◆ Exercise requirements
Copy out every line of the data below word for word, leaving out the pictures.

(Region and label listings)
┏━━

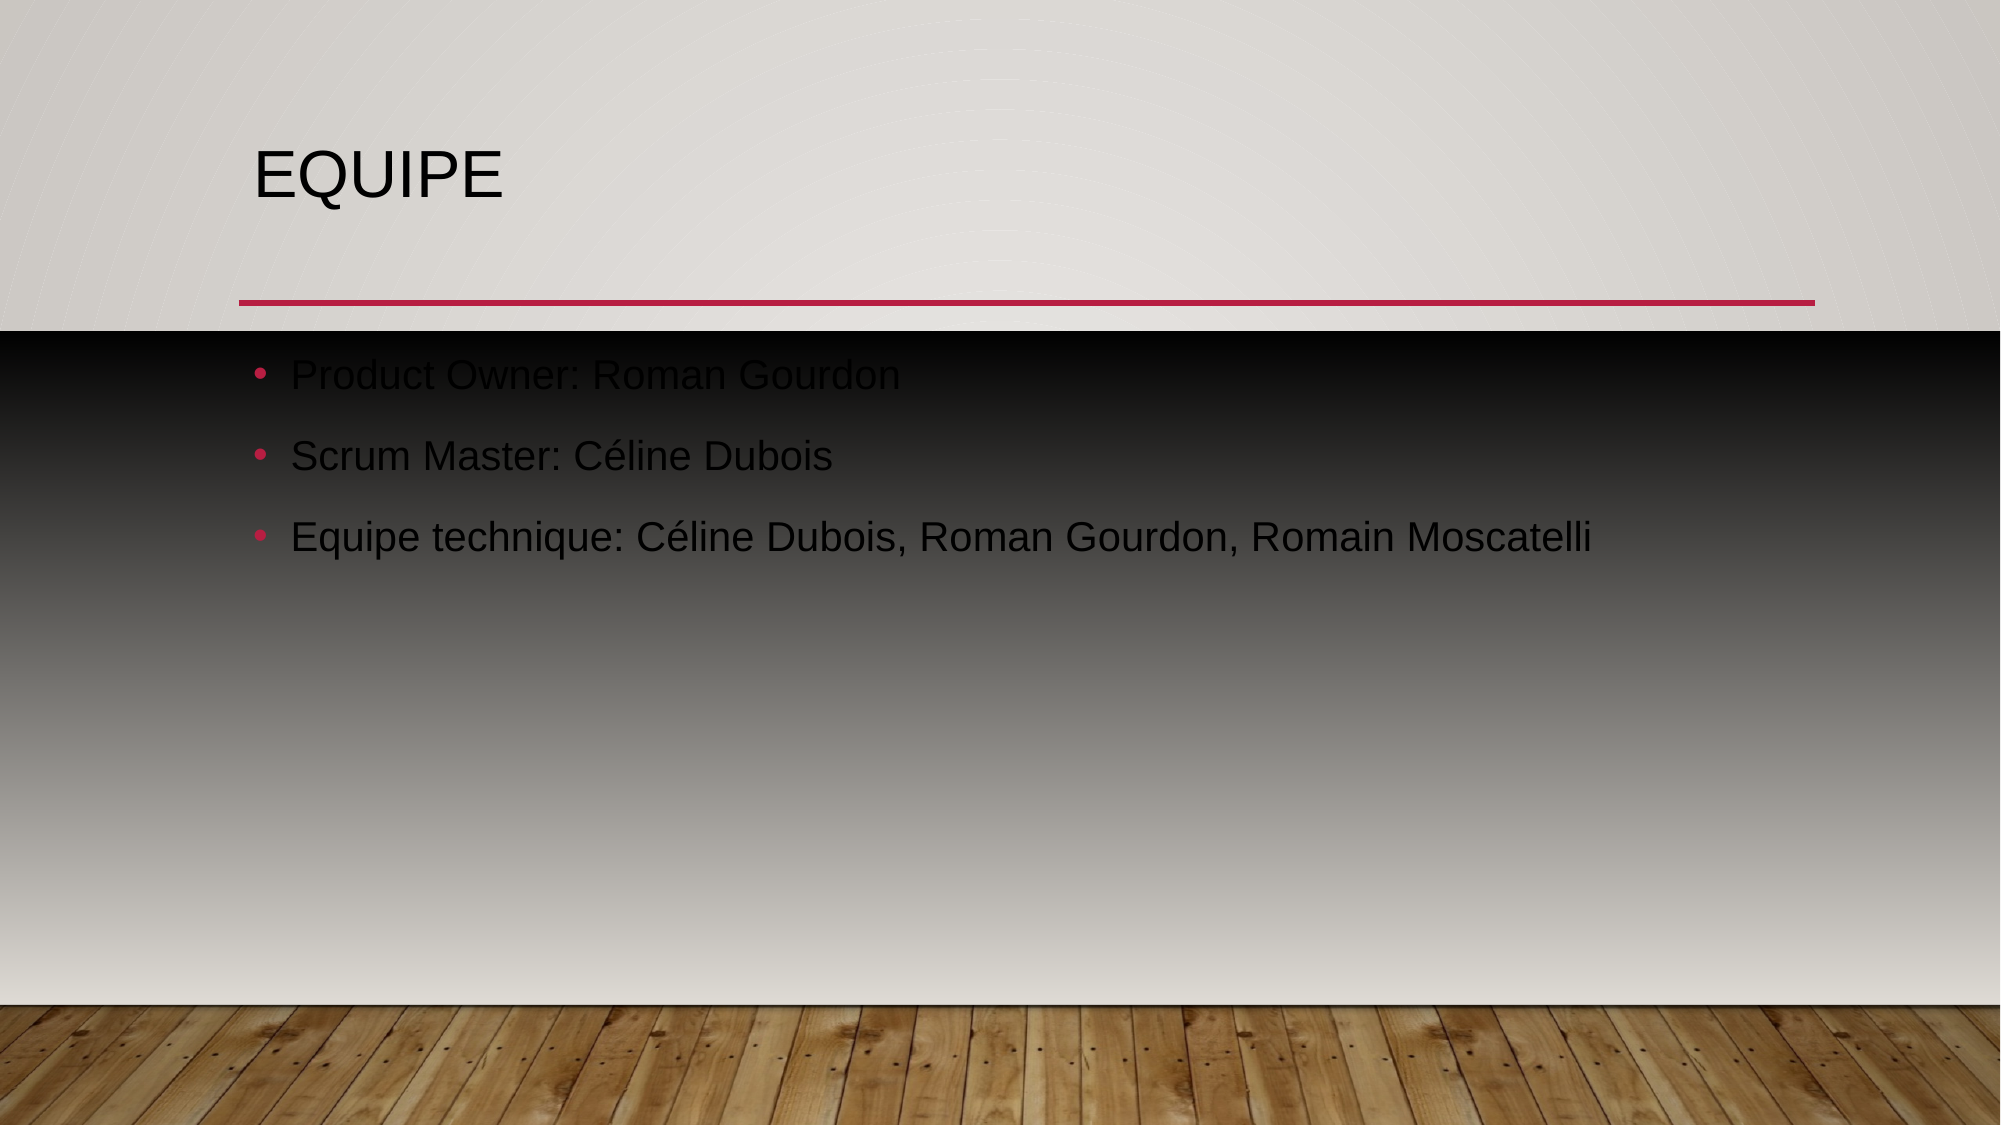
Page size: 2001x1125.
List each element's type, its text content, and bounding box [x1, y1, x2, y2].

title EQUIPE [238, 131, 1814, 305]
list Product Owner: Roman Gourdon Scrum Master: Céline Dubois Equipe technique: Céline Dubois, Roman Gourdon, Romain Moscatelli [238, 330, 1814, 897]
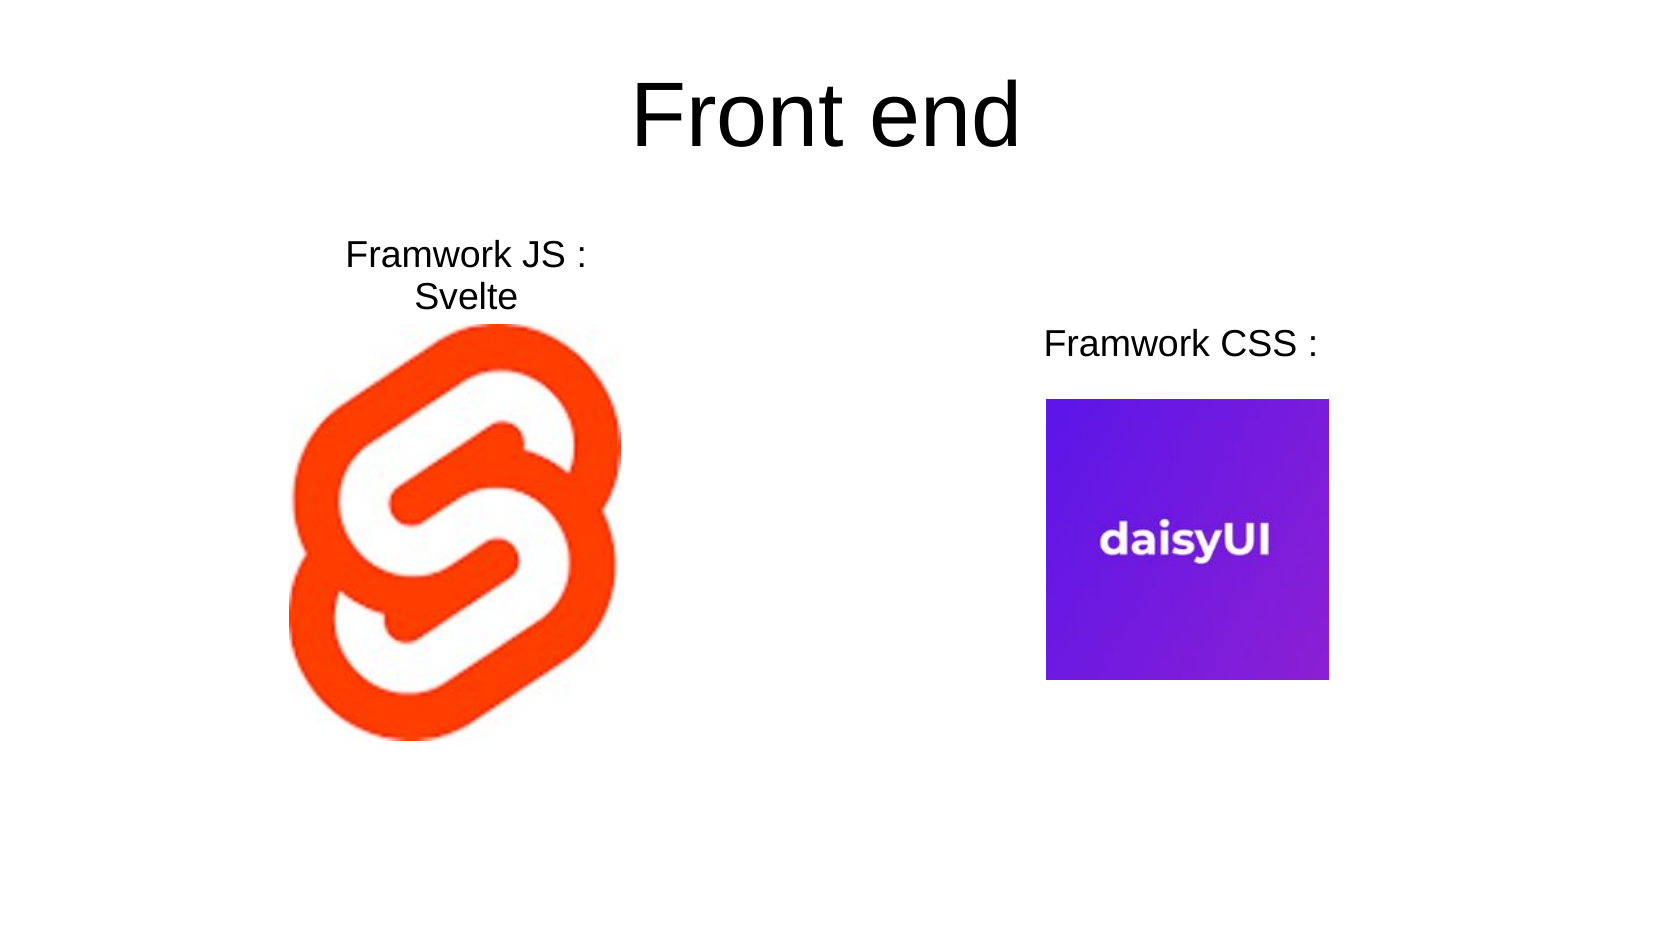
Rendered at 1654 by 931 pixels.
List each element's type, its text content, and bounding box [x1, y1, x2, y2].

┗━━

◆ Problem solution
Page size: 2001x1125.
List each element's type, its text content, and bounding box [x1, y1, x2, y2].

title EQUIPE [238, 131, 1814, 305]
list Product Owner: Roman Gourdon Scrum Master: Céline Dubois Equipe technique: Céline Dubois, Roman Gourdon, Romain Moscatelli [238, 330, 1814, 897]
Rendered at 1654 by 931 pixels.
List each element's type, its text content, and bounding box [x1, y1, x2, y2].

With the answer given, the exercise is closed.